Na sua avaliação, até pelo fato
de você também ser advogado, se um escândalo como esse, que envolve um ministro
da Justiça, fosse nos Estados Unidos, por exemplo, você acha que o ministro
conseguiria se manter no cargo? E, pessoalmente, você acha que o Moro deveria
renunciar ao Ministério da Justiça?
Eu tenho um amigo, dos meus melhores
amigos da vida desde os 11 anos, agora um advogado na Flórida, que depois de
ler nosso material, disse: “Se um juiz fizesse o que Moro fez, sem dúvida, esse
juiz seria retirado, provavelmente não seria promovido porque é uma infração
muito grave, colaborando com um lado e fingindo ser neutro”. Ele me disse ainda
que todas as decisões desse juiz ficariam sob dúvida e que é impensável que o
juiz pudesse manter qualquer cargo público, muito menos ser ministro da
Justiça. Porque agora todos nós sabemos, porque nós lemos exatamente o que ele
fez, o que ele disse, que ele vai quebrar qualquer regra de ética que ele
quiser para realizar os objetivos dele.

****

* [Tarefa escrita 1]
Reescreva em tópicos curtos o parágrafo do texto sobre Moro que começa com "Eu tenho um amigo", mantendo os fatos principais.
* [Tarefa escrita 2]
Continue o texto sobre Moro a partir da última frase dele.

****

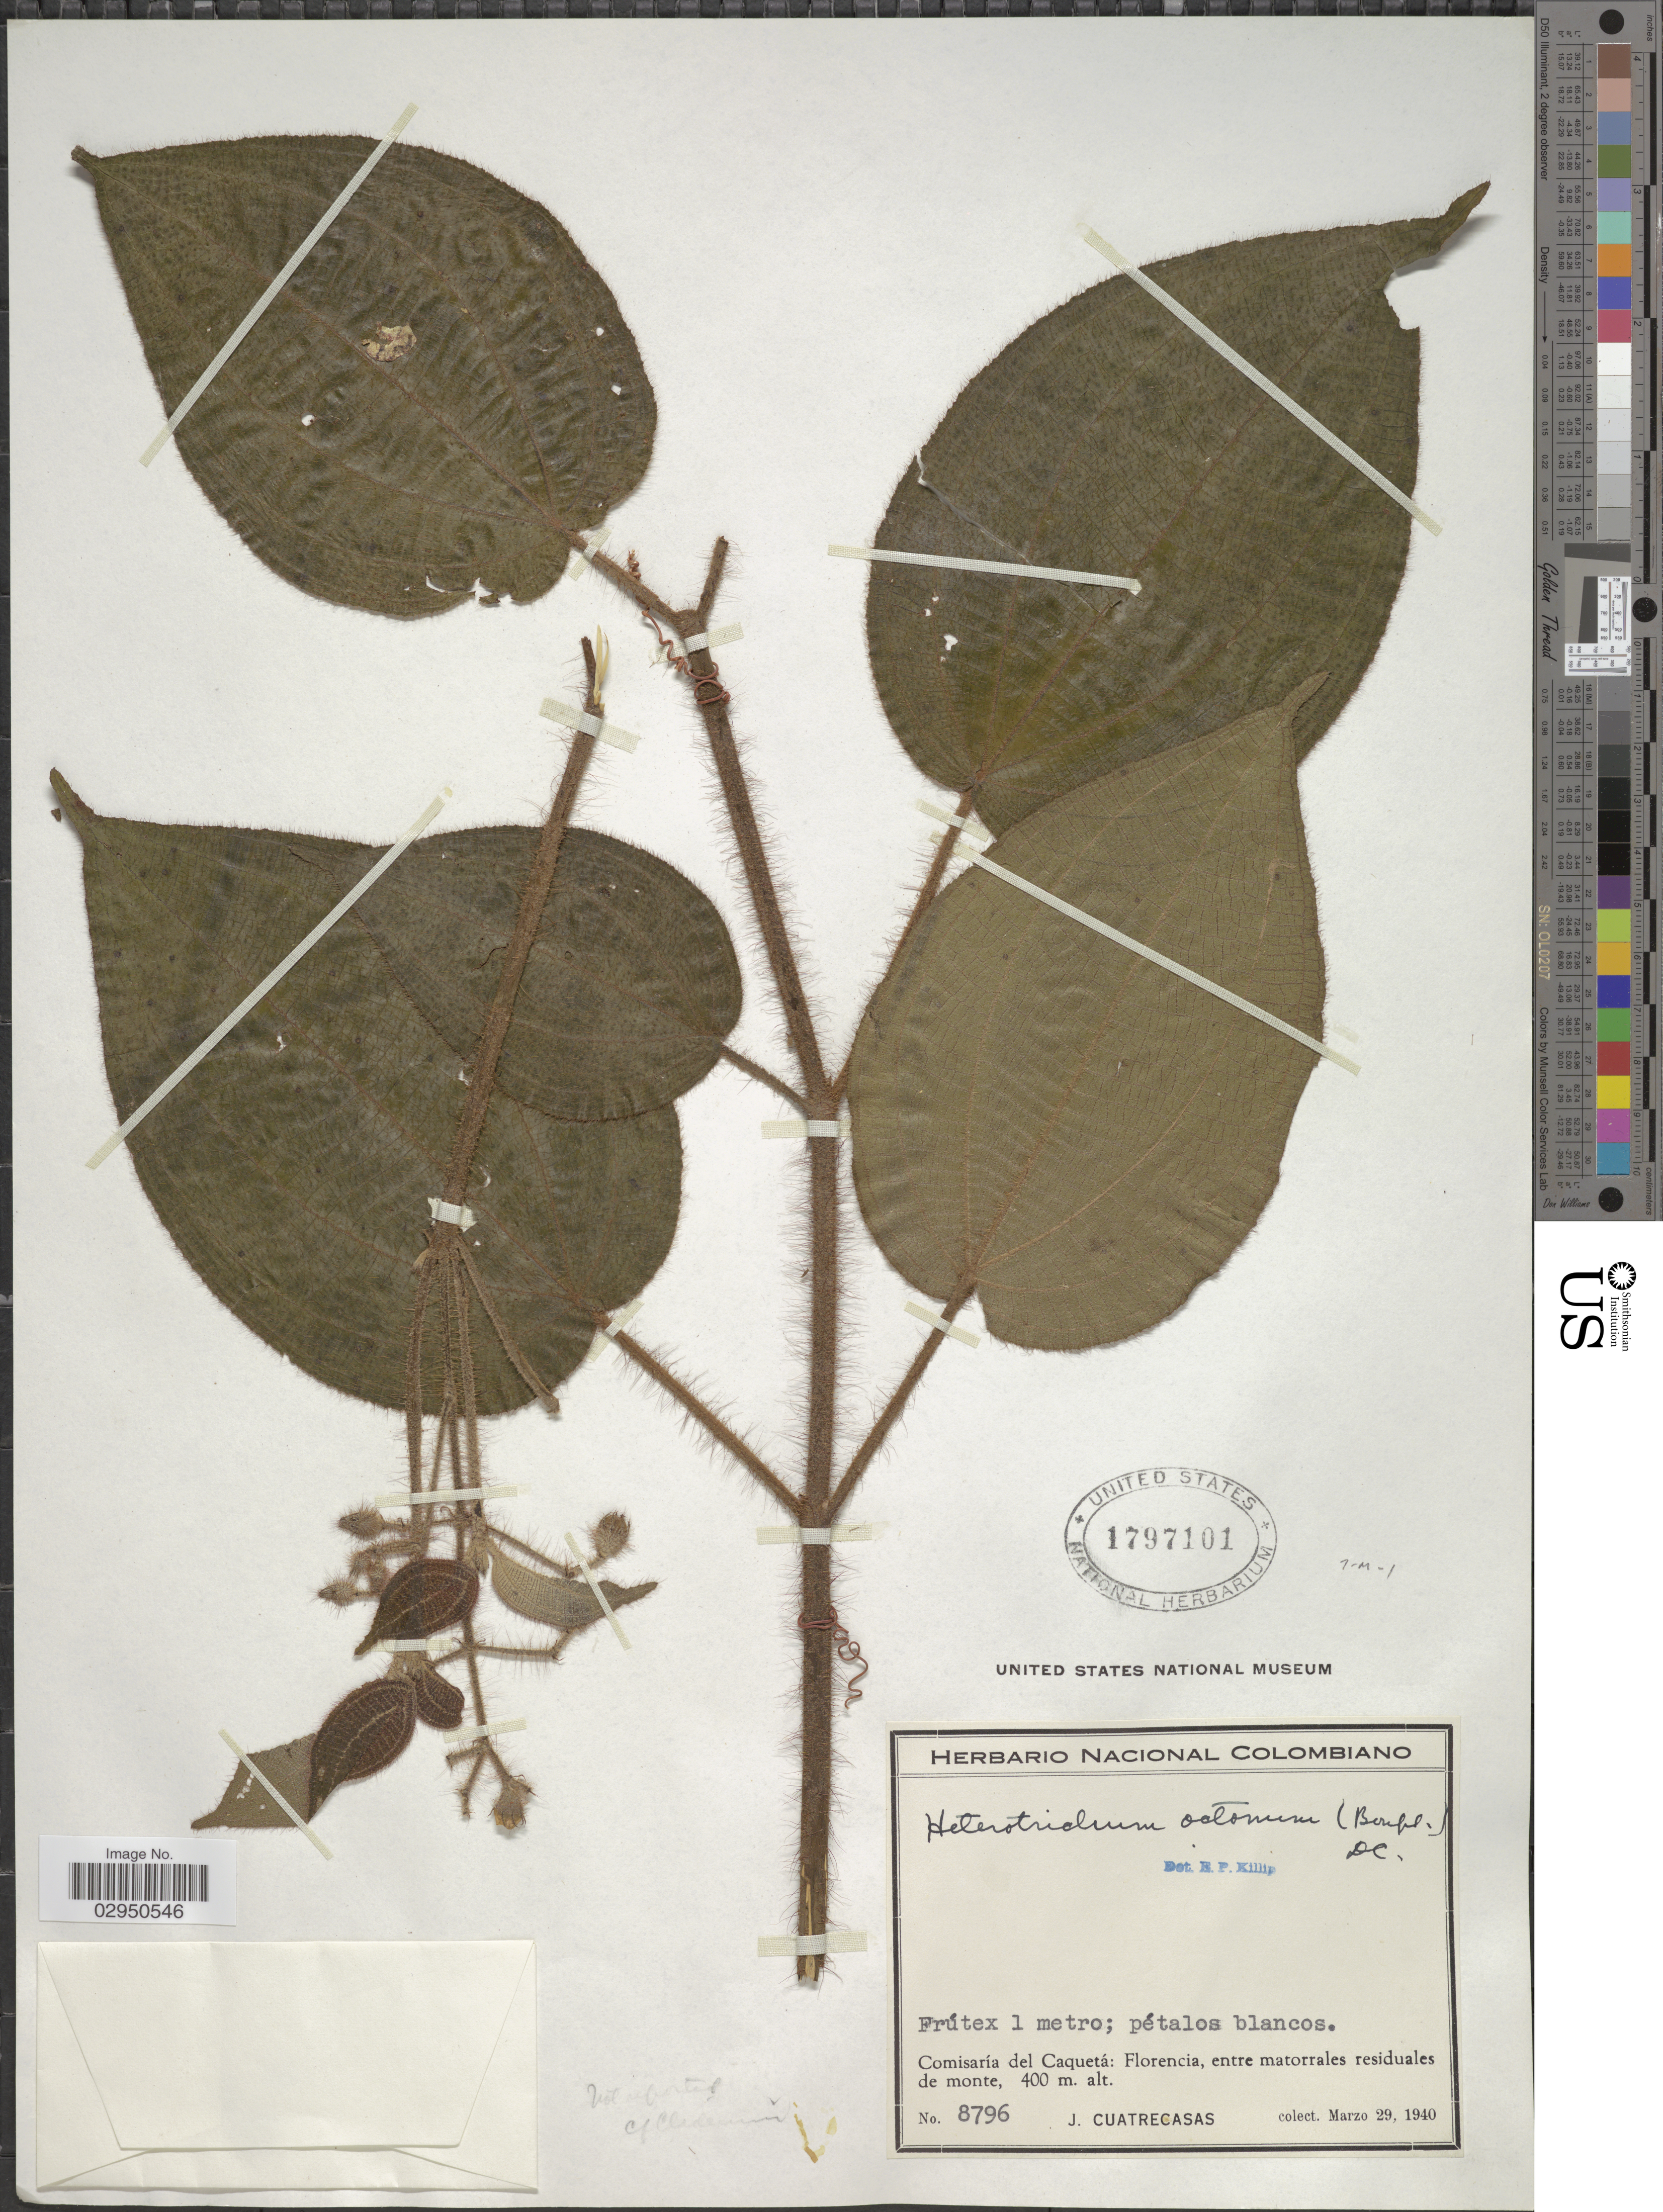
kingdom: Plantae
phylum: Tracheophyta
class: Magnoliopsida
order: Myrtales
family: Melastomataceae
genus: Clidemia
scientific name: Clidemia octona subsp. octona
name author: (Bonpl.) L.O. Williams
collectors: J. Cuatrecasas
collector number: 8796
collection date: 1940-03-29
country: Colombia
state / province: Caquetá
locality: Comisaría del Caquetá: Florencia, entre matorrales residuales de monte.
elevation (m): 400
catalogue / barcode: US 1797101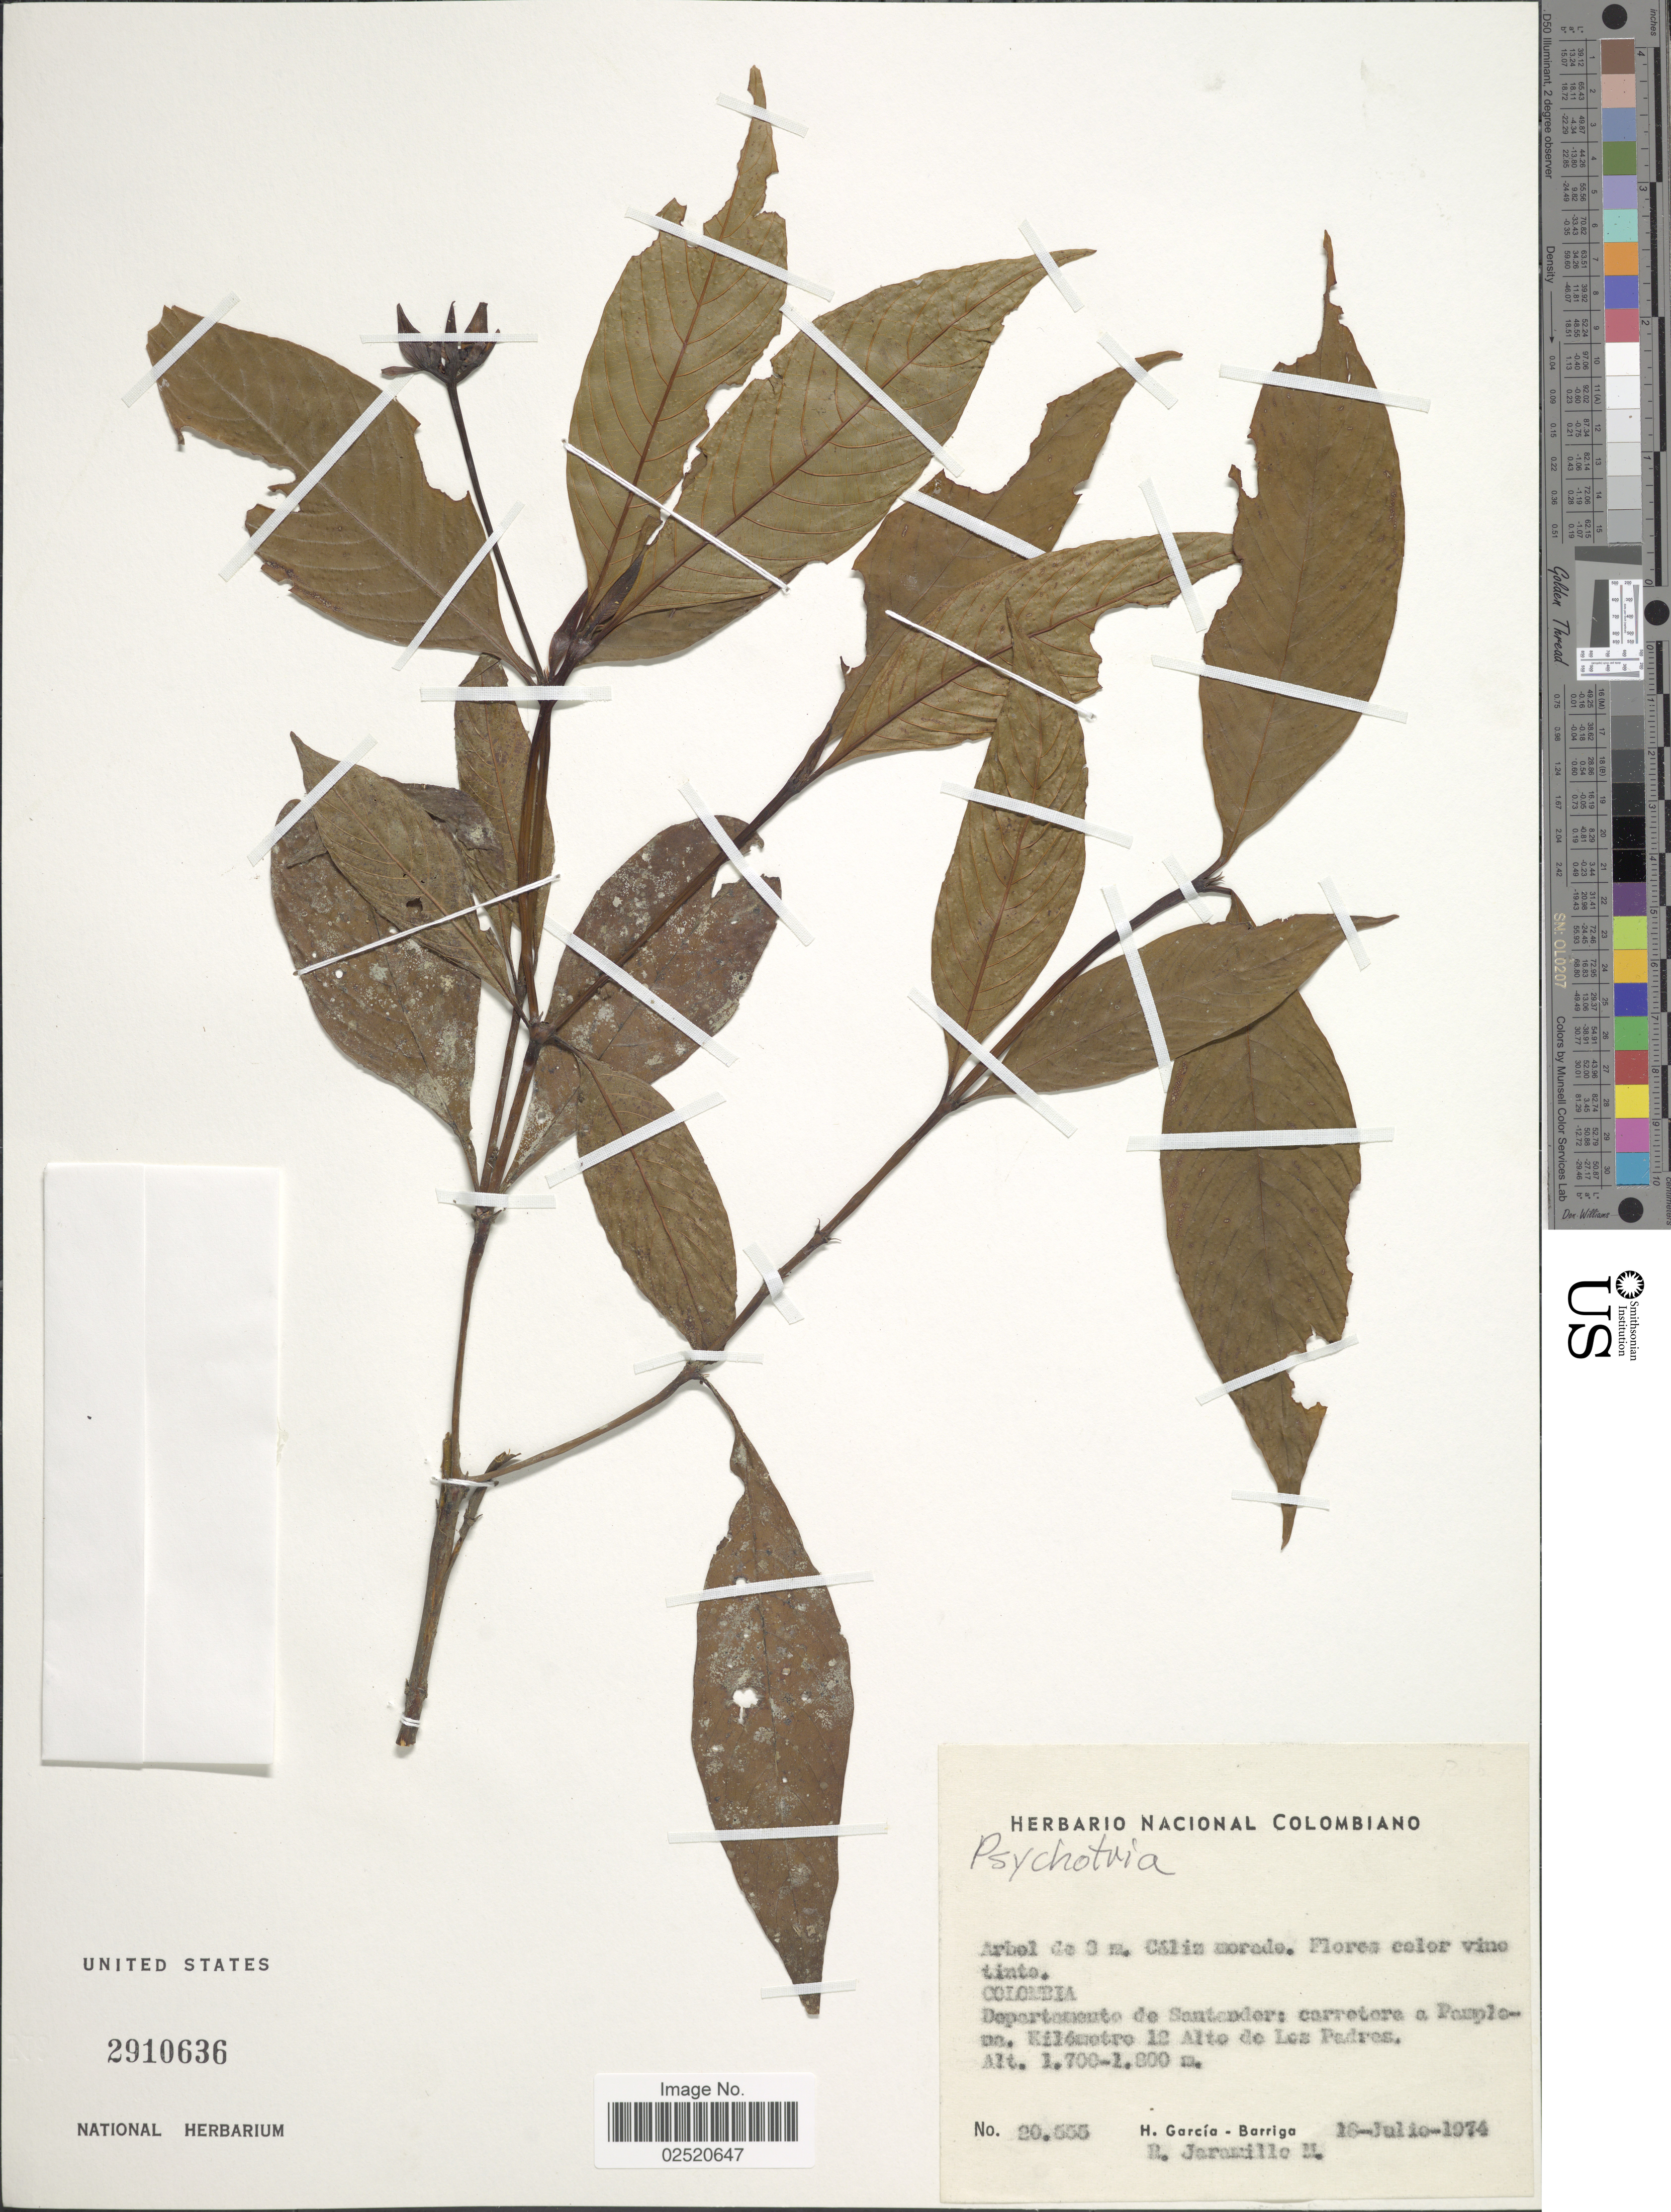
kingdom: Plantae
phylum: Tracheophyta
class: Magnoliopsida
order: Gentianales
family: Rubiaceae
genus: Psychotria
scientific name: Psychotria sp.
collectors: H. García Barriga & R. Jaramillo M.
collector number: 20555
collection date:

****

* [Resposta esperada 1]
- Um dos meus melhores amigos desde os 11 anos, hoje advogado na Flórida, leu o nosso material.
- Para ele, um juiz que fizesse o que Moro fez, colaborando com um lado e fingindo ser neutro, seria afastado e provavelmente não seria promovido, porque isso é uma infração muito grave.
- Todas as decisões desse juiz ficariam sob dúvida, e seria impensável ele manter qualquer cargo público, muito menos ser ministro da Justiça.
- Agora todos sabemos o que ele fez e disse, porque lemos tudo: ele vai quebrar qualquer regra de ética que quiser para alcançar seus objetivos.

* [Resposta esperada 2]
Advogados brasileiros — que não são muito políticos — ficaram chocados e
ofendidos quando olharam o material e eu também — porque o juiz tem muito
poder, e com esse poder vêm muitas responsabilidades, muitas regras éticas. É
um poder enorme para condenar alguém e botar alguém na prisão. E o Moro não
quebrou uma regra uma vez, mas o tempo todo ele estava mostrando que ele não se
importa nem um pouco com essas regras. Ele achou que era totalmente acima da
lei e das regras, e é impossível ter alguém como juiz ou como Ministro da
Justiça com essa mentalidade.
Como você avaliou a reação do
Moro? Por exemplo, o primeiro pronunciamento escrito foi tuitar sua própria
nota oficial via site do Antagonista. O que isso significa?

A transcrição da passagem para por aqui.